Pour rappel, le régime de la clause de non-concurrence en droit du travail est entièrement prétorien et repose sur quatre critères cumulatifs :
l’existence d’une rémunération en contrepartie de la limitation de la liberté de travail qui ne peut être dérisoire [1] ;
l’existence d’intérêts de l’entreprise dont la protection par le biais de la clause est indispensable [2] ;
la prise en compte des spécificités de l’emploi du salarié, afin de ne pas l’empêcher de retrouver un emploi [3] ;
la délimitation de l’application de la clause dans le temps et dans l’espace [4].
Sur ce dernier point, il a pu être considéré que la clause de non-concurrence d’un salarié ayant travaillé successivement à Paris puis Hong-Kong, dont le champ d’application s’étendait à l’Europe et à l’Asie-Pacifique, ne constituait pas une limite excessive à la liberté de travail [5].
Dans cet arrêt du 8 avril 2021 [6], une salariée exerçant le métier de généticienne quittait son entreprise le 31 août 2018. Elle retrouvait rapidement un emploi et était mise en demeure le 17 septembre suivant par son ex-employeur de respecter la clause de non-concurrence applicable, laquelle définissait son champ géographique d’application par référence au « niveau mondial ».
L’ex-employeur saisissait finalement le juge des référés du Conseil de prud’hommes.
L’affaire est examinée par la Cour d’appel d’Angers, qui considère qu’un tel champ d’application ne rend pas en soi impossible par la salariée l’exercice d’une activité professionnelle.
Un pourvoi est formé devant la chambre sociale de la Cour de cassation.

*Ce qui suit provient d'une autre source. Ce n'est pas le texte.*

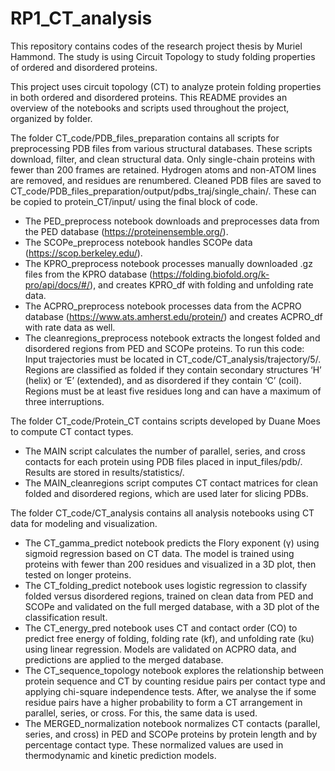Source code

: # RP1_CT_analysis
This repository contains codes of the research project thesis by Muriel Hammond. The study is using Circuit Topology to study folding properties of ordered and disordered proteins. 

This project uses circuit topology (CT) to analyze protein folding properties in both ordered and disordered proteins. This README provides an overview of the notebooks and scripts used throughout the project, organized by folder.

The folder CT_code/PDB_files_preparation contains all scripts for preprocessing PDB files from various structural databases. These scripts download, filter, and clean structural data. Only single-chain proteins with fewer than 200 frames are retained. Hydrogen atoms and non-ATOM lines are removed, and residues are renumbered. Cleaned PDB files are saved to CT_code/PDB_files_preparation/output/pdbs_traj/single_chain/. These can be copied to protein_CT/input/ using the final block of code. 

- The PED_preprocess notebook downloads and preprocesses data from the PED database (https://proteinensemble.org/). 
- The SCOPe_preprocess notebook handles SCOPe data (https://scop.berkeley.edu/). 
- The KPRO_preprocess notebook processes manually downloaded .gz files from the KPRO database (https://folding.biofold.org/k-pro/api/docs/#/), and creates KPRO_df with folding and unfolding rate data. 
- The ACPRO_preprocess notebook processes data from the ACPRO database (https://www.ats.amherst.edu/protein/) and creates ACPRO_df with rate data as well. 
- The cleanregions_preprocess notebook extracts the longest folded and disordered regions from PED and SCOPe proteins. To run this code: Input trajectories must be located in CT_code/CT_analysis/trajectory/5/. Regions are classified as folded if they contain secondary structures ‘H’ (helix) or ‘E’ (extended), and as disordered if they contain ‘C’ (coil). Regions must be at least five residues long and can have a maximum of three interruptions. 

The folder CT_code/Protein_CT contains scripts developed by Duane Moes to compute CT contact types. 
- The MAIN script calculates the number of parallel, series, and cross contacts for each protein using PDB files placed in input_files/pdb/. Results are stored in results/statistics/. 
- The MAIN_cleanregions script computes CT contact matrices for clean folded and disordered regions, which are used later for slicing PDBs.

The folder CT_code/CT_analysis contains all analysis notebooks using CT data for modeling and visualization. 
- The CT_gamma_predict notebook predicts the Flory exponent (γ) using sigmoid regression based on CT data. The model is trained using proteins with fewer than 200 residues and visualized in a 3D plot, then tested on longer proteins. 
- The CT_folding_predict notebook uses logistic regression to classify folded versus disordered regions, trained on clean data from PED and SCOPe and validated on the full merged database, with a 3D plot of the classification result. 
- The CT_energy_pred notebook uses CT and contact order (CO) to predict free energy of folding, folding rate (kf), and unfolding rate (ku) using linear regression. Models are validated on ACPRO data, and predictions are applied to the merged database. 
- The CT_sequence_topology notebook explores the relationship between protein sequence and CT by counting residue pairs per contact type and applying chi-square independence tests. After, we analyse the if some residue pairs have a higher probability to form a CT arrangement in parallel, series, or cross. For this, the same data is used. 
- The MERGED_normalization notebook normalizes CT contacts (parallel, series, and cross) in PED and SCOPe proteins by protein length and by percentage contact type. These normalized values are used in thermodynamic and kinetic prediction models.
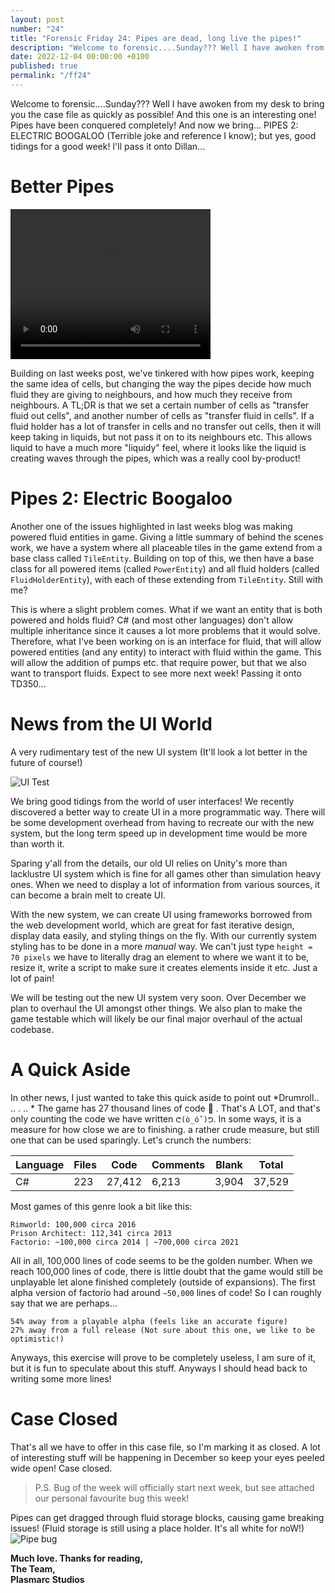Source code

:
 ```yaml
---
layout: post
number: "24"
title: "Forensic Friday 24: Pipes are dead, long live the pipes!"
description: "Welcome to forensic....Sunday??? Well I have awoken from my desk to bring you the case file as quickly as possible! And this one is an interesting one! Pipes have been conquered completely! And now we bring... PIPES 2: ELECTRIC BOOGALOO (Terrible joke and reference I know); but yes, good tidings for a good week! I'll pass it onto Dillan..."
date: 2022-12-04 00:00:00 +0100
published: true
permalink: "/ff24"
---
```


Welcome to forensic....Sunday??? Well I have awoken from my desk to bring you the case file as quickly as possible! And this one is an interesting one! Pipes have been conquered completely! And now we bring... PIPES 2: ELECTRIC BOOGALOO (Terrible joke and reference I know); but yes, good tidings for a good week! I'll pass it onto Dillan...

# Better Pipes

<video width="320" height="240" controls>
<source src="./forensic-friday-media/ff24/pipes.mp4" type="video/mp4">
Your browser does not support the video tag.
</video>

Building on last weeks post, we've tinkered with how pipes work, keeping the same idea of cells, but changing the way the pipes decide how much fluid they are giving to neighbours, and how much they receive from neighbours. A TL;DR is that we set a certain number of cells as "transfer fluid out cells", and another number of cells as "transfer fluid in cells". If a fluid holder has a lot of transfer in cells and no transfer out cells, then it will keep taking in liquids, but not pass it on to its neighbours etc. This allows liquid to have a much more "liquidy" feel, where it looks like the liquid is creating waves through the pipes, which was a really cool by-product!

# Pipes 2: Electric Boogaloo

Another one of the issues highlighted in last weeks blog was making powered fluid entities in game. Giving a little summary of behind the scenes work, we have a system where all placeable tiles in the game extend from a base class called `TileEntity`. Building on top of this, we then have a base class for all powered items (called `PowerEntity`) and all fluid holders (called `FluidHolderEntity`), with each of these extending from `TileEntity`. Still with me?

This is where a slight problem comes. What if we want an entity that is both powered and holds fluid? C# (and most other languages) don't allow multiple inheritance since it causes a lot more problems that it would solve. Therefore, what I've been working on is an interface for fluid, that will allow powered entities (and any entity) to interact with fluid within the game. This will allow the addition of pumps etc. that require power, but that we also want to transport fluids. Expect to see more next week! Passing it onto TD350...

# News from the UI World

A very rudimentary test of the new UI system (It'll look a lot better in the future of course!)

![UI Test](./forensic-friday-media/ff24/ui_test.png)

We bring good tidings from the world of user interfaces! We recently discovered a better way to create UI in a more programmatic way. There will be some development overhead from having to recreate our with the new system, but the long term speed up in development time would be more than worth it.
 
Sparing y'all from the details, our old UI relies on Unity's more than lacklustre UI system which is fine for all games other than simulation heavy ones. When we need to display a lot of information from various sources, it can become a brain melt to create UI.

With the new system, we can create UI using frameworks borrowed from the web development world, which are great for fast iterative design, display data easily, and styling things on the fly. With our currently system styling has to be done in a more *manual* way. We can't just type `height = 70 pixels` we have to literally drag an element to where we want it to be, resize it, write a script to make sure it creates elements inside it etc. Just a lot of pain! 
 
We will be testing out the new UI system very soon. Over December we plan to overhaul the UI amongst other things. We also plan to make the game testable which will likely be our final major overhaul of the actual codebase.

# A Quick Aside

In other news, I just wanted to take this quick aside to point out *Drumroll..  .. . ..  * The game has 27 thousand lines of code :partying_face: . That's A LOT, and that's only counting the code we have written `ᕦ(ò_óˇ)ᕤ`. In some ways, it is a measure for how close we are to finishing. a rather crude measure, but still one that can be used sparingly. Let's crunch the numbers:

| Language | Files | Code   | Comments | Blank | Total  |
|----------|-------|--------|----------|-------|--------|
| C#       | 223   | 27,412 | 6,213    | 3,904 | 37,529 |

Most games of this genre look a bit like this:

```
Rimworld: 100,000 circa 2016
Prison Architect: 112,341 circa 2013
Factorio: ~100,000 circa 2014 | ~700,000 circa 2021
```

All in all, 100,000 lines of code seems to be the golden number. When we reach 100,000 lines of code, there is little doubt that the game would still be unplayable let alone finished completely (outside of expansions). The first alpha version of factorio had around `~50,000` lines of code! So I can roughly say that we are perhaps...

```
54% away from a playable alpha (feels like an accurate figure)
27% away from a full release (Not sure about this one, we like to be optimistic!)
```

Anyways, this exercise will prove to be completely useless, I am sure of it, but it is fun to speculate about this stuff. Anyways I should head back to writing some more lines!

# Case Closed

That's all we have to offer in this case file, so I'm marking it as closed. A lot of interesting stuff will be happening in December so keep your eyes peeled wide open!
Case closed. 

> P.S. Bug of the week will officially start next week, but see attached our personal favourite bug this week!

Pipes can get dragged through fluid storage blocks, causing game breaking issues! (Fluid storage is still using a place holder. It's all white for noW!)
![Pipe bug](./forensic-friday-media/ff24/pipe-bug.png)

**Much love. Thanks for reading,**\
**The Team,**\
**Plasmarc Studios**
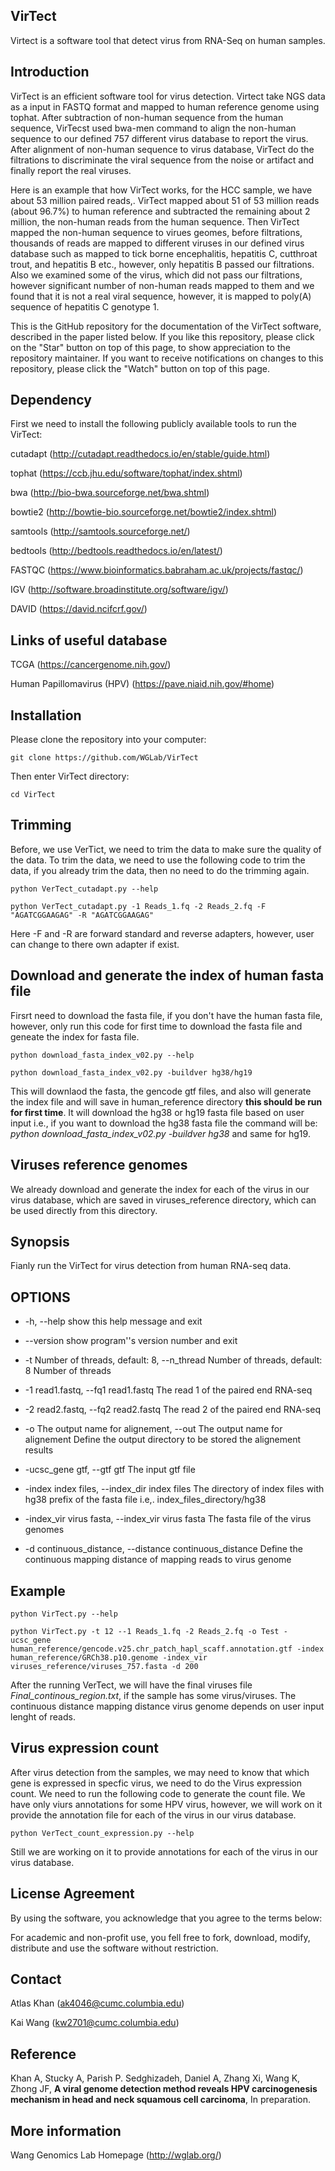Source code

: ## VirTect


Virtect is a software tool that detect virus from RNA-Seq on human samples.


## Introduction

VirTect is an efficient software tool for virus detection. Virtect take NGS data as a input in FASTQ format and mapped to human reference genome using tophat. After subtraction of non-human sequence from the human sequence, VirTecst used bwa-men command to align the non-human sequence to our defined 757 different virus database to report the virus. After alignment of non-human sequence to virus database, VirTect do the filtrations to discriminate the viral sequence from the noise or artifact and finally report the real viruses. 

Here is an example that how VirTect works, for the HCC sample, we have about 53 million paired reads,. VirTect mapped about 51 of 53 million reads (about 96.7%) to human reference and subtracted the remaining about 2 million, the non-human reads from the human sequence. Then VirTect mapped the non-human sequence to virues geomes, before filtrations, thousands of reads are mapped to different viruses in our defined virus database such as mapped to tick borne encephalitis, hepatitis C, cutthroat trout, and hepatitis B etc., however, only hepatitis B passed our filtrations. Also we examined some of the virus, which did not pass our filtrations, however significant number of non-human reads mapped to them and we found that it is not a real viral sequence, however, it is mapped to poly(A) sequence of hepatitis C genotype 1.


This is the GitHub repository for the documentation of the VirTect software, described in the paper listed below. If you like this repository, please click on the "Star" button on top of this page, to show appreciation to the repository maintainer. If you want to receive notifications on changes to this repository, please click the "Watch" button on top of this page.

## Dependency

First we need to install the following publicly available tools to run the VirTect:

cutadapt (http://cutadapt.readthedocs.io/en/stable/guide.html)

tophat (https://ccb.jhu.edu/software/tophat/index.shtml)

bwa (http://bio-bwa.sourceforge.net/bwa.shtml)

bowtie2 (http://bowtie-bio.sourceforge.net/bowtie2/index.shtml)

samtools (http://samtools.sourceforge.net/)

bedtools (http://bedtools.readthedocs.io/en/latest/)

FASTQC (https://www.bioinformatics.babraham.ac.uk/projects/fastqc/)

IGV (http://software.broadinstitute.org/software/igv/)

DAVID (https://david.ncifcrf.gov/)

## Links of useful database

TCGA (https://cancergenome.nih.gov/)

Human Papillomavirus (HPV) (https://pave.niaid.nih.gov/#home)



## Installation

Please clone the repository into your computer:

    git clone https://github.com/WGLab/VirTect

Then enter VirTect directory:

    cd VirTect
    
## Trimming

Before, we use VerTict, we need to trim the data to make sure the quality of the data. To trim the data, we need to use the following code to trim the data, if you already trim the data, then no need to do the trimming again.

    python VerTect_cutadapt.py --help
    
    python VerTect_cutadapt.py -1 Reads_1.fq -2 Reads_2.fq -F "AGATCGGAAGAG" -R "AGATCGGAAGAG"


Here -F and -R are forward standard and reverse adapters, however, user can change to there own adapter if exist.

## Download and generate the index of human fasta file

Firsrt need to download the fasta file, if you don't have the human fasta file, however, only run this code for first time to download the fasta file and geneate the index for fasta file.

    python download_fasta_index_v02.py --help
    
    python download_fasta_index_v02.py -buildver hg38/hg19  
    
This will downlaod the fasta, the gencode gtf files, and also will generate the index file and will save in human_reference directory **this should be run for first time**. It will download the hg38 or hg19 fasta file based on user input i.e., if you want to download the hg38 fasta file the command will be: *python download_fasta_index_v02.py -buildver hg38* and same for hg19.

## Viruses reference genomes

We already download and generate the index for each of the virus in our virus database, which are saved in viruses_reference directory, which can be used directly from this directory.  

## Synopsis

Fianly run the VirTect for virus detection from human RNA-seq data.

## OPTIONS
 
 * -h, --help            show this help message and exit
 * --version show program''s version number and exit
 
 * -t Number of threads, default: 8, --n_thread Number of threads, default: 8
                        Number of threads
 * -1 read1.fastq, --fq1 read1.fastq
                        The read 1 of the paired end RNA-seq
 * -2 read2.fastq, --fq2 read2.fastq
                        The read 2 of the paired end RNA-seq
 * -o The output name for alignement, --out The output name for alignement
                        Define the output directory to be stored the
                        alignement results
 * -ucsc_gene gtf, --gtf gtf
                        The input gtf file
 * -index index files, --index_dir index files
                        The directory of index files with hg38 prefix of the
                        fasta file i.e,. index_files_directory/hg38
 * -index_vir virus fasta, --index_vir virus fasta
                        The fasta file of the virus genomes
 * -d continuous_distance, --distance continuous_distance
                        Define the continuous mapping distance of mapping
                        reads to virus genome

## Example

    python VirTect.py --help
    
    python VirTect.py -t 12 --1 Reads_1.fq -2 Reads_2.fq -o Test -ucsc_gene human_reference/gencode.v25.chr_patch_hapl_scaff.annotation.gtf -index human_reference/GRCh38.p10.genome -index_vir viruses_reference/viruses_757.fasta -d 200

After the running VerTect, we will have the final viruses file *Final_continous_region.txt*, if the sample has some virus/viruses. The continuous distance mapping distance virus genome depends on user input lenght of reads. 

## Virus expression count

After virus detection from the samples, we may need to know that which gene is expressed in specfic virus, we need to do the Virus expression count. We need to run the following code to generate the count file. We have only viurs annotations for some HPV virus, however, we will work on it provide the annotation file for each of the virus in our virus database.

    python VerTect_count_expression.py --help

Still we are working on it to provide annotations for each of the virus in our virus database.


## License Agreement

By using the software, you acknowledge that you agree to the terms below:

For academic and non-profit use, you fell free to fork, download, modify, distribute and use the software without restriction.
 
 ## Contact
Atlas Khan (ak4046@cumc.columbia.edu)

Kai Wang (kw2701@cumc.columbia.edu)

## Reference

Khan A, Stucky A, Parish P. Sedghizadeh, Daniel A, Zhang Xi, Wang K, Zhong JF, **A viral genome detection method reveals HPV carcinogenesis mechanism in head and neck squamous cell carcinoma**, In preparation. 


## More information
Wang Genomics Lab Homepage (http://wglab.org/)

Après avoir rappelé les quatre conditions cumulatives de validité mentionnées ci-dessus, la chambre sociale considère qu’un champ d’application mondial équivaut à une absence de limitation, du fait de l’imprécision de la zone désignée.
Une condition impérative faisant défaut, il existe donc une contestation sérieuse dans l’affaire en cause, et la violation de ladite clause ne constitue pas un trouble manifestement illicite.
Si l’affaire avait été portée au fond, la clause aurait probablement été jugée nulle.
Il apparaît donc que la zone géographique d’une telle clause ne peut être exagérément étendue.
Compte tenu de l’appréciation in concreto des éléments de validité de la clause de non-concurrence par les juges du fond, on peut cependant s’interroger afin de savoir si la solution aurait été différente en présence d’un salarié, cadre de haut niveau, avec des fonctions étendues au niveau mondial.
En effet, le fait que cette décision concerne avant toute chose la compétence du juge des référés fait planer un doute sur la possible généralisation de sa portée.
[1] Cass. soc., 13 janvier 1998, n°95-41.480.
[2] Cass. soc., 13 janvier 1998, n°95-41.480.
[3] Cass. soc., 10 juillet 2002, n°00-45.135.
[4] Cass. soc., 31 octobre 2005, n° 04-46.119.
[5] Cass. soc., 3 juillet 2019, n° 18-16.134.
[6] Cass. soc., 8 mai 2021, n°19-22.097.